Rai Raya Rai Venkata Rao (born T. Venkata Rao, also spelt Venkatta Row; died 1843), was an Indian administrator and statesman who served as Diwan of Travancore 18211829 and 183839. He was the father of R. Raghunatha Rao, brother of R. Ranga Rao and paternal uncle of Sir T. Madhava Rao.

Early life 

He was born in Coombaconum in the Thanjavur Maratha Kingdom to Gundopanth Kumbhakoni in a Thanjavur Marathi Deshastha Madhva Brahmin family. He was educated in the Madras Presidency and on completion of his education, joined the service of the British.

Public life 

Venkata Rao served as the Head Sheristadar to the Chief Commissioner of Mysore 183438 and as Assistant Chief Commissioner of Mysore 184042. In 1842, he was appointed Diwan of Hyderabad and served till 1843, when he returned to Bangalore due to ill-health.

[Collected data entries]

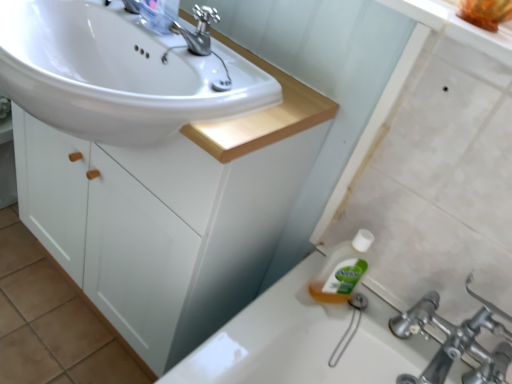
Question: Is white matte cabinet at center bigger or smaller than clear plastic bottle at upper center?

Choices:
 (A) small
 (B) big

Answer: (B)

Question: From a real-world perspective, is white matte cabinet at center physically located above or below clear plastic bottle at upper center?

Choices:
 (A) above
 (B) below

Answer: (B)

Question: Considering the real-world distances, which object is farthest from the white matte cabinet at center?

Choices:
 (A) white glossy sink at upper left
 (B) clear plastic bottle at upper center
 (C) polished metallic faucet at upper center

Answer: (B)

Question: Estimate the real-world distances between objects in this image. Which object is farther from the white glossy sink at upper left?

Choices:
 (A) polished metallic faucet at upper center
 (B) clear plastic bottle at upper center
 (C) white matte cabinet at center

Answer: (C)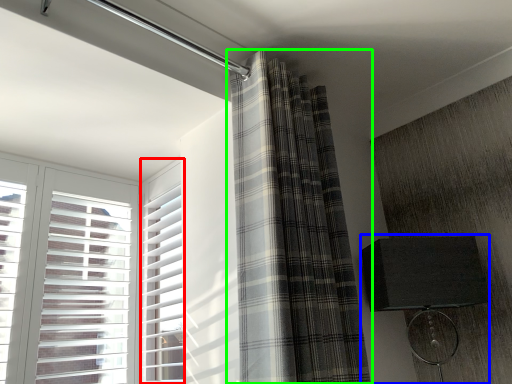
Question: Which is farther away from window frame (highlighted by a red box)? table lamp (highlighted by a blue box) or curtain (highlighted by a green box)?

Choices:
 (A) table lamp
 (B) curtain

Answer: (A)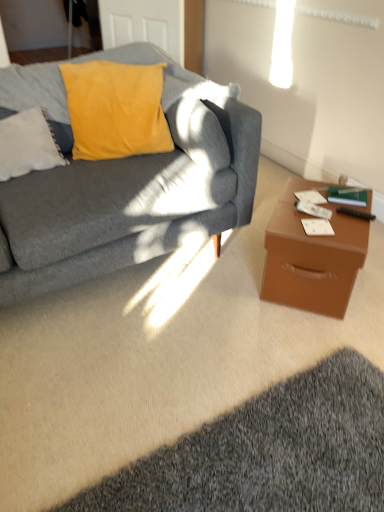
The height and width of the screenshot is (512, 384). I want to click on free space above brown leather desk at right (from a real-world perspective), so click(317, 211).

---

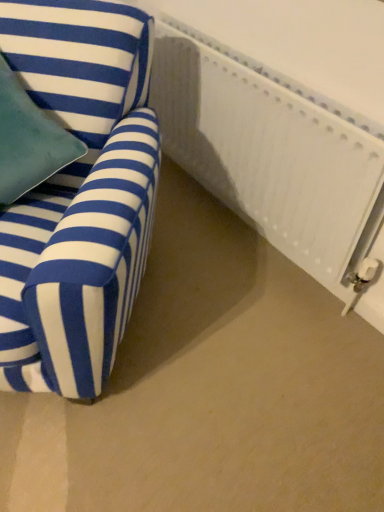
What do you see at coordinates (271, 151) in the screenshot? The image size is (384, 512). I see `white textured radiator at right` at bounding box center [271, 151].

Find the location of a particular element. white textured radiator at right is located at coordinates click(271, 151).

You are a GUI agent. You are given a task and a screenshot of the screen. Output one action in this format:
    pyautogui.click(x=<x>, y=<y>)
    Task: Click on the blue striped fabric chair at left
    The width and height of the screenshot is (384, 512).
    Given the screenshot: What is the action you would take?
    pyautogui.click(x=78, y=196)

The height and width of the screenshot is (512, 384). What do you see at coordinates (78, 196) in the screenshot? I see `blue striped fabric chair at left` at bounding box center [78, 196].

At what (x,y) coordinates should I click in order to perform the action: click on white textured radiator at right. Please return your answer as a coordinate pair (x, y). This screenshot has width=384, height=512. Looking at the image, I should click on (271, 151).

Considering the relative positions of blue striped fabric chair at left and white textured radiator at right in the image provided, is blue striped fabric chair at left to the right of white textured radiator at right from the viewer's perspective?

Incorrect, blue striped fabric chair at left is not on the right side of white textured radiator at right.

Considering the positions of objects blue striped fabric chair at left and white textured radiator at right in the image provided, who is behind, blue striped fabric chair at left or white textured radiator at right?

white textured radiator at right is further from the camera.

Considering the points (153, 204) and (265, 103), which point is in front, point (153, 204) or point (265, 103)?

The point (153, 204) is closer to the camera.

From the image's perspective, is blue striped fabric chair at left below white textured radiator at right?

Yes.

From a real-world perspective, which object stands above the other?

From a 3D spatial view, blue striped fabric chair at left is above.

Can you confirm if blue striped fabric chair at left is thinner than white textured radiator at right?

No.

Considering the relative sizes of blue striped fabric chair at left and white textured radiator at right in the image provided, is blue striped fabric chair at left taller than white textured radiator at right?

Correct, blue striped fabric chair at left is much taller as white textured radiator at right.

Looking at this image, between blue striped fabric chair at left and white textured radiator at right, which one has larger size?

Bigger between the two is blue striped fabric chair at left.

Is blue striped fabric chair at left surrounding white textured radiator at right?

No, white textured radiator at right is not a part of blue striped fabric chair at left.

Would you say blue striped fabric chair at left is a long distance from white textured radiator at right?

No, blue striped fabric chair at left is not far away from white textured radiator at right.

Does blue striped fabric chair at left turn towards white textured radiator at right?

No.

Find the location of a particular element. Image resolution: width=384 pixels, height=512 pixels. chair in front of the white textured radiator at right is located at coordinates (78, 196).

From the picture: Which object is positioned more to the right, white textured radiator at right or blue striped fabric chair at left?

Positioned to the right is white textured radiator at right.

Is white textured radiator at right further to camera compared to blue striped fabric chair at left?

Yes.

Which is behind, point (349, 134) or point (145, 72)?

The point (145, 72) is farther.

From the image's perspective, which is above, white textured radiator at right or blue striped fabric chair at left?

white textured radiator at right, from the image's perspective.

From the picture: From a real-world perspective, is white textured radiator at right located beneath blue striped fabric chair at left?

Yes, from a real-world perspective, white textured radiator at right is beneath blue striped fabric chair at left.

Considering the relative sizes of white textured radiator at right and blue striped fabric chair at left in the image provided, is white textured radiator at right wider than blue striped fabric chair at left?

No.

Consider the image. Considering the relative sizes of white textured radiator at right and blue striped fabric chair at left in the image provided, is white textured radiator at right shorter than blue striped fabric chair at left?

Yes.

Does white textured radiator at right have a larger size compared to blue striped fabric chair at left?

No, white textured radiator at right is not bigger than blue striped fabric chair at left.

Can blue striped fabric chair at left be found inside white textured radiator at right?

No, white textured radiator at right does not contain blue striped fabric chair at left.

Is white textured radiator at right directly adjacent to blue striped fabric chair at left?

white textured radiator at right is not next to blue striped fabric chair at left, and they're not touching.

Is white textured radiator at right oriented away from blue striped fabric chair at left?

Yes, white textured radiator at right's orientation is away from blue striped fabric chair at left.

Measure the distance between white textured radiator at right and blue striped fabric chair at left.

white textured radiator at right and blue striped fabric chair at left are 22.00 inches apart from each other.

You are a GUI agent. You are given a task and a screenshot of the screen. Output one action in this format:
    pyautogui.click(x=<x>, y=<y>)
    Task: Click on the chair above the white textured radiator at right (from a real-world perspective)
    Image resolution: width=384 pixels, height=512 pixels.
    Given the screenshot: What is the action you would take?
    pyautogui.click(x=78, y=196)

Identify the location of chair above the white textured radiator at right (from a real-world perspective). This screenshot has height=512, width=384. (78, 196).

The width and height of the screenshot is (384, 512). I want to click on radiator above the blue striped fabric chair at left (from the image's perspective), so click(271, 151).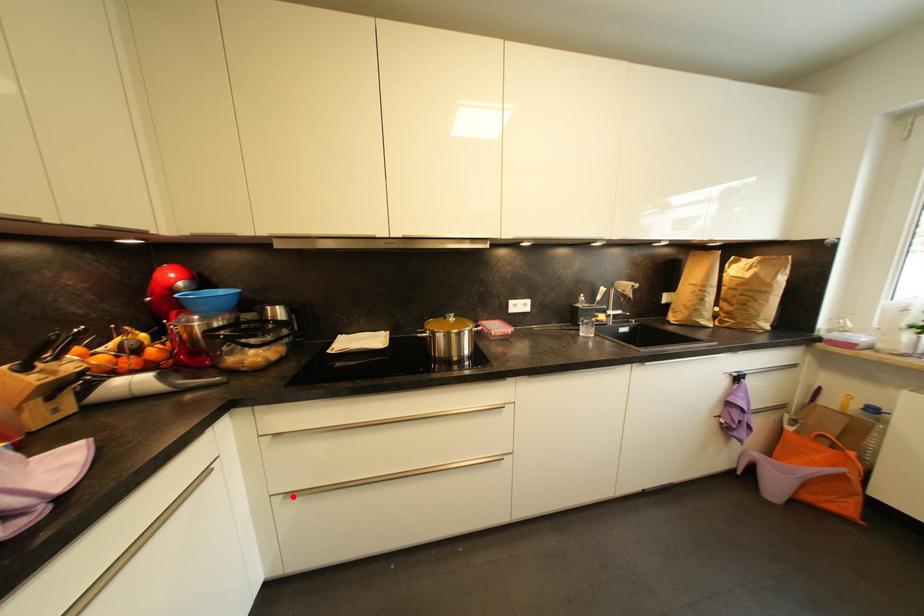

#### Aim of the task
Summarize the text on Venkata Rao in two sentences. The records are not needed for this.

#### Output of the exercise
Rai Raya Rai Venkata Rao, who died in 1843, was an Indian administrator and statesman who served as Diwan of Travancore and was the father of R. Raghunatha Rao. Born in Coombaconum and educated in the Madras Presidency, he joined British service, held posts in Mysore, and was appointed Diwan of Hyderabad in 1842 before returning to Bangalore in 1843 due to ill-health.